Da Lanzo risalire la Val Grande fino a Forno Alpi Graie. Dopo avere attraversato un ponte sul lato sud dell'abitato si procede ancora per un breve tratto, dopodiché un divieto di accesso costringe a lasciare l'auto.

 

 

DIFFICOLTA': F+

DISLIVELLO:   circa 2100 mt  

TEMPI DI SALITA: 7 h 30'

MATERIALE: piccozza e ramponi; eventualmente utile un cordino

PUNTI D'APPOGGIO: bivacco SOARDI

21 Agosto 2006


LA SALITA VISTA DA NOI....

Da Forno Api Graie (mt. 1219) attraversiamo l'abitato e lasciamo l'auto poco oltre un ponte, in prossimità di un bivio. Tralasciata la diramazione di sinistra (che porta al Santuario) ci inoltriamo lungo lo sterrato che, dopo una breve salita, percorre per un tratto la sinistra orografica del Vallone di Sea salvo diventare poi un sentiero. Nei pressi del Gias Balma Masset (mt. 1500) attraversiamo la Stura su di una passerella e procediamo poi lungo l'opposta sponda fino all'Alpe di Sea (mt. 1785) dove una seconda passerella ci riconduce sulla sinistra orografica del vallone. Dopo una breve salitella tocchiamo il vasto pianoro ove sorge il Gias Nuovo (mt. 1888).
Continuando sul fondo del vallone ci portiamo in prossimità di una strozzatura che si supera per strette risvolte. Più in alto la pendenza si abbatte e conduce al bivacco Soardi (mt. 2297).
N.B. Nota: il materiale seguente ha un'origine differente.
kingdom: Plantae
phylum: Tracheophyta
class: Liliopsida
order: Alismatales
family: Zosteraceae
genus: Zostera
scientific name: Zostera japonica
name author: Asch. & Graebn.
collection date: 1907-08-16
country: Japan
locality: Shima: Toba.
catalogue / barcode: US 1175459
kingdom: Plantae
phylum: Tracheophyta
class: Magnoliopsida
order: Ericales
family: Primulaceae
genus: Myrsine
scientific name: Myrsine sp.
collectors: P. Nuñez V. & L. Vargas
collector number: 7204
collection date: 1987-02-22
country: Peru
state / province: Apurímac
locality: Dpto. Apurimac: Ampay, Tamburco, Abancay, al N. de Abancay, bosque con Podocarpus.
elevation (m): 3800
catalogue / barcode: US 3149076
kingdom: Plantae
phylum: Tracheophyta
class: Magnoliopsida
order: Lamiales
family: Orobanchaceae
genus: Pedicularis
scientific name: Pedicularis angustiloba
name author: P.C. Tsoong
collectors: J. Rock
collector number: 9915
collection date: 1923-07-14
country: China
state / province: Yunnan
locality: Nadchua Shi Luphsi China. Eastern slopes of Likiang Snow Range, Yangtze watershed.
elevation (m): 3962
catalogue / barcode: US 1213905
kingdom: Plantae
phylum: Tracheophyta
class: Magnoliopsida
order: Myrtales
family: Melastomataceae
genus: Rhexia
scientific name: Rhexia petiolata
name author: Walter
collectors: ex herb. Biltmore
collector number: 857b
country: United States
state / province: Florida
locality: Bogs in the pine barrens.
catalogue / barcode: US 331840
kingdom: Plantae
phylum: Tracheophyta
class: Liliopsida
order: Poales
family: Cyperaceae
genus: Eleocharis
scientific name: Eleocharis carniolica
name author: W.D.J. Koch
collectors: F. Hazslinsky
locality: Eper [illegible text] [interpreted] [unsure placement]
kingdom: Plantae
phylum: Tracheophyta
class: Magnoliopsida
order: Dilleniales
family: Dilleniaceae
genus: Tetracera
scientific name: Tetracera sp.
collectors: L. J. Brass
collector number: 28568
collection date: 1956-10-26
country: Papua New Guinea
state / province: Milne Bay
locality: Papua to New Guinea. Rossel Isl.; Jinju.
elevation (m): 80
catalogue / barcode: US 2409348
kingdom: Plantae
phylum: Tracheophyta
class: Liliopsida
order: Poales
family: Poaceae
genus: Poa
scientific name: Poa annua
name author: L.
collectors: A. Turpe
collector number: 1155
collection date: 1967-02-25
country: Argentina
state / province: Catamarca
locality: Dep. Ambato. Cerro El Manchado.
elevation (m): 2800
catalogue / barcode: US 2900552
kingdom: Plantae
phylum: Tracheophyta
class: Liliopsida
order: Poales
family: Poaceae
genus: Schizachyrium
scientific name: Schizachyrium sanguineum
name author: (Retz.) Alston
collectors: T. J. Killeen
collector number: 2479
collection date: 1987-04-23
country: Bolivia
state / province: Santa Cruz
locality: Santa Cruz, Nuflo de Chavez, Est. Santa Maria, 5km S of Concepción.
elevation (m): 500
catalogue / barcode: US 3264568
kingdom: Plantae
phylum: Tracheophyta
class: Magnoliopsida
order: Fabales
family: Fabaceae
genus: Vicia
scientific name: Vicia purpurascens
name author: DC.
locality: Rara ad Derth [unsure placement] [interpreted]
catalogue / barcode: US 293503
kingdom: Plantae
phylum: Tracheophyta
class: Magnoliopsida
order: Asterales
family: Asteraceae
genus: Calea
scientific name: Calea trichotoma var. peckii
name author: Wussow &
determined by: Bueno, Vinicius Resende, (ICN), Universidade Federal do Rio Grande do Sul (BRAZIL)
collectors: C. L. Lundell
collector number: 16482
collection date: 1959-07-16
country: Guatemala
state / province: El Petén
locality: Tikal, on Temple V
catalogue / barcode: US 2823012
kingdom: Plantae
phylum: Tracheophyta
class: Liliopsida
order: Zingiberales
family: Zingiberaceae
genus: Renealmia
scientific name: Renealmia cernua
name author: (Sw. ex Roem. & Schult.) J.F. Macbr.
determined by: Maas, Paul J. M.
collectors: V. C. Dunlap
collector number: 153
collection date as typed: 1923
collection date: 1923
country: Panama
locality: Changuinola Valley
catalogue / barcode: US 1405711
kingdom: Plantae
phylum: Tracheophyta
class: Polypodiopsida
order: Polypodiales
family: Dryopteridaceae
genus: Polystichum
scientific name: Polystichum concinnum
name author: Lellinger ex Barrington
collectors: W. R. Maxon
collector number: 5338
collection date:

A questo punto la traccia costringe a perdere diversi metri di dislivello, riprendendo poi a salire mantenendosi sempre sulla sinistra orografica del vallone principale. Dopo un paio di rampe tocchiamo ciò che resta del ghiacciaio di Sea e, tenendoci sulla nostra destra, andiamo ad afferrare la dorsale morenica che si trova sulla nostra destra e ne percorriamo il filo sino a che essa non va ad esaurirsi contro una piccola bastionata rocciosa che aggiriamo alla base procedendo su pietraie e terreno detritico toccando successivamente il colle di Sea (mt. 3100).
Spostandoci sul versante francese ritroviamo una traccia di sentiero che si snoda lungo il crestone sino alle ultime roccette che affrontiamo sulla destra pervenendo così ai 3324 metri della Punta Tonini.

DISCESA: lungo l'itinerario di salita. Per evitare di ripercorrere per intero il pendio sito sul versante francese ci abbassiamo direttamente sul ripido versante detritico che punta sulla sottostante pietraia. La bastionata la superiamo, stavolta, sulla sinistra discendendola poi dalla parte opposta.